I have tried using the vmin and vmax options in tricontorf but this only scales the range of the color map itself rather than the color bar.

Data file can be found here: https://drive.google.com/file/d/1ydPkAwtYkq7xeQxdw3t5obTAkXsdCrIS/view?usp=sharing


Solution

  • I played around with this problem for a while but wasn't able to get the desired results using the normal methods. So, I resorted to using the function from this answer, but I made the following modifications:

    1. Added fig and ax as optional arguments. If they aren't provided, then it will automatically find them. For tricontourf, it seems to need CS.axes instead of CS.ax that was in the original answer.
    2. Use kwargs.get("extend"), which returns None if "extend" is not a key. This avoids the verbose check for "extend" being a key and then checking the value.
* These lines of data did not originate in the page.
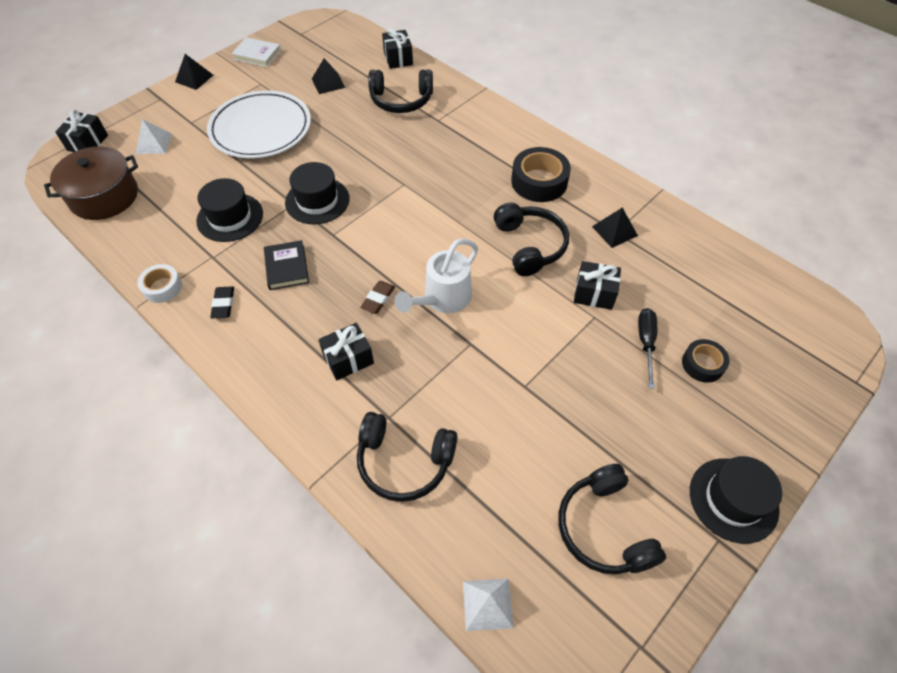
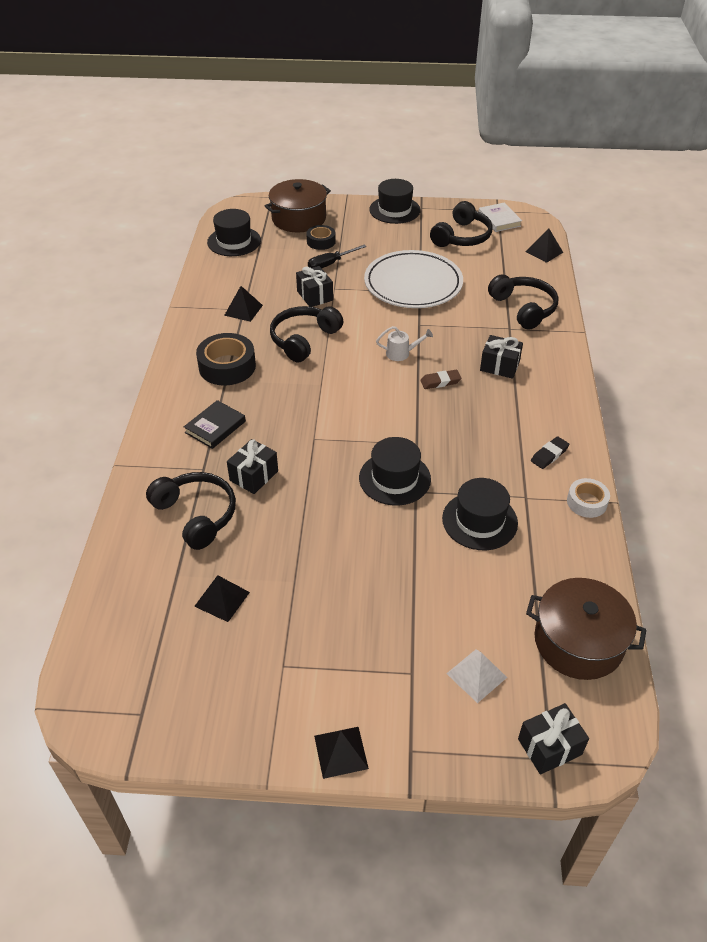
camera: 130 degrees left, 10 degrees down
white plate [207,90,311,158] -> white plate moved to [364,250,463,308]
white book [231,37,281,67] -> white book moved to [479,203,522,232]
black book [264,240,309,290] -> black book moved to [184,400,246,449]
black gift [382,28,413,69] -> black gift moved to [227,439,278,494]
white watering can [394,238,478,313] -> white watering can [376,326,433,361], size x0.56
white pyramid [463,579,514,631] -> black pyramid [526,228,563,263]
none -> black hat [207,209,261,256]
none -> brown pot [265,179,331,232]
    So, the code now becomes:

    import matplotlib.pyplot as plt
    import numpy as np
    
    plt.close("all")
    
    reflect, emiss, _, _, tempdiff = np.genfromtxt("data.txt",
                                                   skip_header=14,
                                                   delimiter="\t",
                                                   dtype=float,
                                                   unpack=True)
    
    
    def clippedcolorbar(CS, fig=None, ax=None, **kwargs):
        """https://stackoverflow.com/a/55403314/12131013"""
        from matplotlib.cm import ScalarMappable
        from numpy import arange, floor, ceil
    
        if ax is None:
            ax = CS.axes
        if fig is None:
            fig = ax.get_figure()
    
        vmin = CS.get_clim()[0]
        vmax = CS.get_clim()[1]
        m = ScalarMappable(cmap=CS.get_cmap())
        m.set_array(CS.get_array())
        m.set_clim(CS.get_clim())
        step = CS.levels[1] - CS.levels[0]
        cliplower = CS.zmin < vmin
        clipupper = CS.zmax > vmax
        noextend = kwargs.get("extend") == "neither"
    
        # set the colorbar boundaries
        boundaries = arange((floor(vmin/step)-1+1*(cliplower and noextend))
                            * step, (ceil(vmax/step)+1-1*(clipupper and noextend))*step, step)
        kwargs["boundaries"] = boundaries
    
        # if the z-values are outside the colorbar range, add extend marker(s)
        # This behavior can be disabled by providing extend="neither" to the function call
        if kwargs.get("extend") in [None, "min", "max"]:
            extend_min = cliplower or kwargs.get("extend") == "min"
            extend_max = clipupper or kwargs.get("extend") == "max"
            if extend_min and extend_max:
                kwargs["extend"] = "both"
            elif extend_min:
                kwargs["extend"] = "min"
            elif extend_max:
                kwargs["extend"] = "max"
        return fig.colorbar(m, ax=ax, **kwargs)
    
    
    fig, ax = plt.subplots()
    cb = ax.tricontourf(reflect, emiss, tempdiff, 200, 
                        vmin=-800, vmax=800,
                        cmap="seismic")
    cbar = clippedcolorbar(cb, fig, ax, extend="neither")
    cbar.set_label(r"z", rotation=270, labelpad=13)
    ax.set_xlabel("x")
    ax.set_ylabel("y")
    ax.set_xlim([0.6, 1])
    ax.set_ylim([0, 0.4])
    fig.show()
    

    Also, I'm not sure if you shared a different dataset than the one used to make your plot because the contour levels are slightly different, even when I run your exact code.